JAKARTA – Imam Besar Masjid Istiqlal, Nasaruddin Umar mengungkapkan bahwa siapa pun boleh masuk ke pada Masjid Istiqlal . Sebab, sejak Masjid Istiqlal didirikan tahun 1961 oleh Presiden Soekarno dan juga diresmikan pada tanggal 1978 oleh Presiden Soeharto ini dibangun dengan visi besar dan juga sudah pernah banyak melakukan terobosan untuk menciptakan harmoni hidup bangsa Indonesia juga juga dunia.
“Siapa pun boleh masuk untuk mencari kebaikan bagi umat manusia melalui masjid ini. Sejak awal Masjid Istiqlal berfungsi untuk membudayakan juga melayani semua orang,” ujar Umar ketika pertemuan lintas agama bersatu Paus Fransiskus dalam Masjid Istiqlal, Jakarta, Kamis (5/9/2024).
Di samping acara ritual keagamaan Islam, Masjid Istiqlal juga secara reguler melaksanakan kegiatan interfaith interculture diplomatik activity lalu lainnya. Masjid Istiqlal juga dilengkapi pada berbagai infrastruktur pembelajaran formal dari kelompok bermain, taman kanak-kanak, lembaga pendidikan dasar juga menengah yang tersebut siswanya mencapai 1.100 pelajar.
Selain itu, Masjid Istiqlal juga mengadakan lembaga pendidikan kader ulama khususnya ulama perempuan di dalam level kategori master dan juga doktor yang digunakan berkolaborasi dengan kampus besar dunia baik di area Timur Tengah Eropa maupun Amerika Serikat. Menurutnya, semua ini bertujuan untuk menciptakan ulama masa depan yang dimaksud moderat serta mendunia.
“Selain itu Masjid Istiqlal juga dilengkapi dengan prasarana olahraga kemudian seni sebagai gym Center, panggung kesenian, pusat kuliner, serta usaha center yang tersebut dapat diakses oleh semua warga termasuk komunitas non muslim,” sambungnya.
Kemudian, Masjid Istiqlal juga mempunyai basement kemudian lapangan parkir yang dimaksud mampu menampung sekitar 1.000 kendaraan roda empat dapat digunakan oleh jemaah Masjid Istiqlal Katedral serta warga rakyat lainnya.
“Masjid Istiqlal adalah satu-satunya masjid negara yang mana juga diharapkan mampu memberikan pembinaan terhadap lebih lanjut dari satu jt masjid juga mushola yang digunakan bertebaran dalam seluruh kepulauan Negara Kesatuan Republik Indonesia,” tuturnya.
Selain itu, Nasaruddin menyampaikan bahwa Masjid Istiqlal berfungsi untuk merawat toleransi serta moderasi umat beragama di tempat Indonesia.
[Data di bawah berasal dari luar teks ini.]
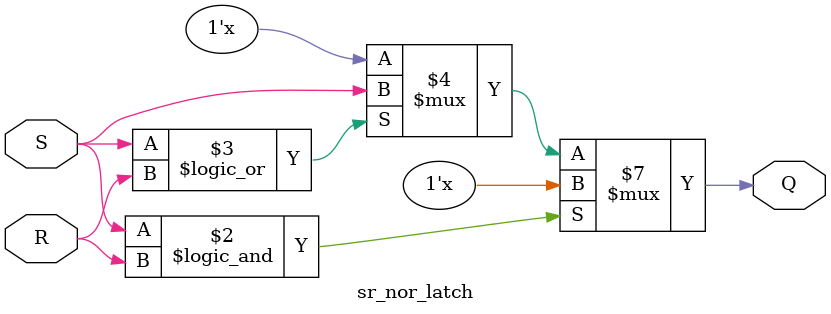
<source format=v>
module sr_nor_latch (input S, input R, output reg Q);
    always @(S, R) 
        if (S && R) Q <= 1'bx;
        else if(S || R) Q <= S;
endmodule

</source>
Hal ini dibuktikan dengan dibangunnya terowongan silaturahim atau The Tunnel of Friendship yang dimaksud menghubungkan Masjid Istiqlal kemudian Gereja Katedral.
“Inilah yang digunakan menjadi bukti betapa besar peran Masjid Istiqlal khususnya untuk rakyat Indonesia yang tersebut majemuk kemudian berbhineka tunggal ika,” ucap dia.
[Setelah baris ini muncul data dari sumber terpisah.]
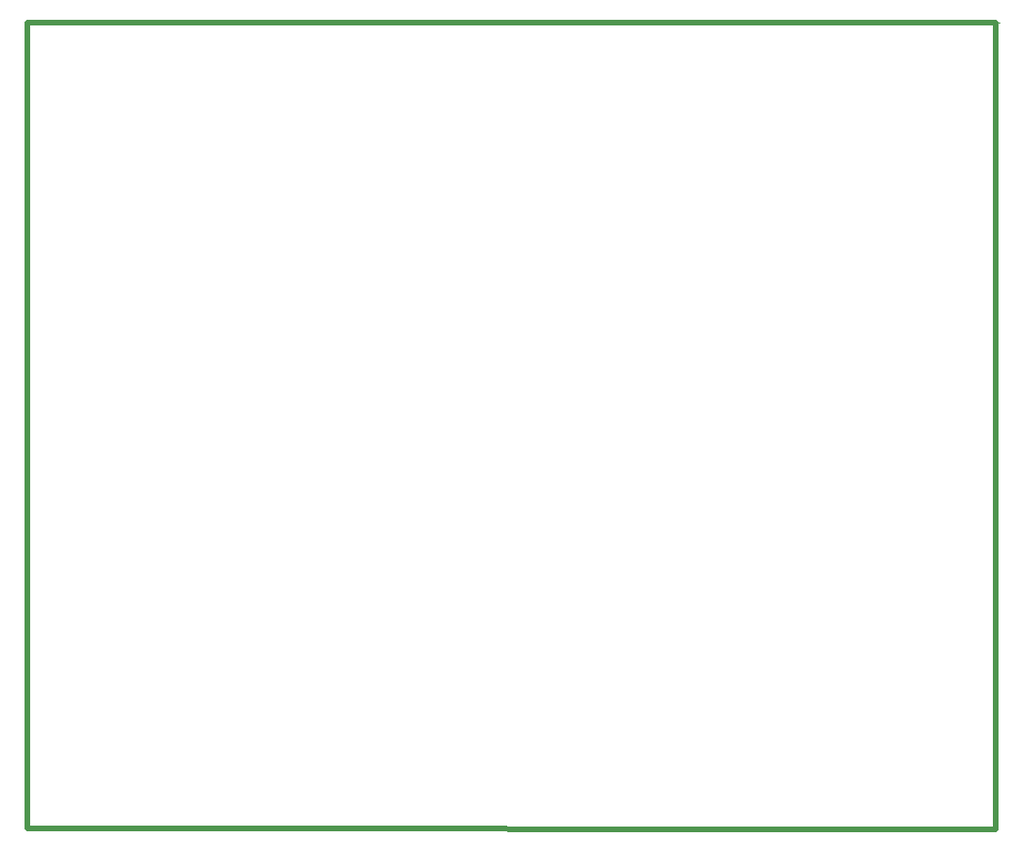
<source format=gm1>
G04 #@! TF.GenerationSoftware,KiCad,Pcbnew,(5.1.5)-3*
G04 #@! TF.CreationDate,2020-06-25T00:50:39+02:00*
G04 #@! TF.ProjectId,Distr_PCB,44697374-725f-4504-9342-2e6b69636164,rev?*
G04 #@! TF.SameCoordinates,Original*
G04 #@! TF.FileFunction,Profile,NP*
%FSLAX46Y46*%
G04 Gerber Fmt 4.6, Leading zero omitted, Abs format (unit mm)*
G04 Created by KiCad (PCBNEW (5.1.5)-3) date 2020-06-25 00:50:39*
%MOMM*%
%LPD*%
G04 APERTURE LIST*
%ADD10C,0.050000*%
%ADD11C,0.500000*%
G04 APERTURE END LIST*
D10*
X205795000Y-51580000D02*
X205945000Y-51580000D01*
D11*
X118670000Y-51560000D02*
X205660000Y-51570000D01*
X118670000Y-123970000D02*
X118670000Y-51560000D01*
X205630000Y-123980000D02*
X118670000Y-123970000D01*
X205660000Y-51570000D02*
X205630000Y-123980000D01*
M02*

</source>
Terakhir beliau menyampaikan bahwa penampilan Paus Fransiskus dalam masjid terbesar di tempat Asia Tenggara ini tentu semata memberikan kehormatan besar terhadap segenap warga bangsa Indonesia. Serta memberikan apresiasi terhadap bangsa juga komunitas Islam dengan mengunjungi Masjid Istiqlal.
“Kami sangat berbahagia bahwa Bapak Paus memberikan apresiasi terhadap bangsa juga komunitas kami dengan mengunjungi negara dan juga tempat suci kami kebanggaan kami pada Istiqlal. Insya Allah arahan dan juga cita-cita yang dimaksud disampaikan oleh Bapak Paus Fransiskus tentu akan menambah semangat kita semua untuk menyuarakan harmoni dalam antara kita semua,” tuturnya.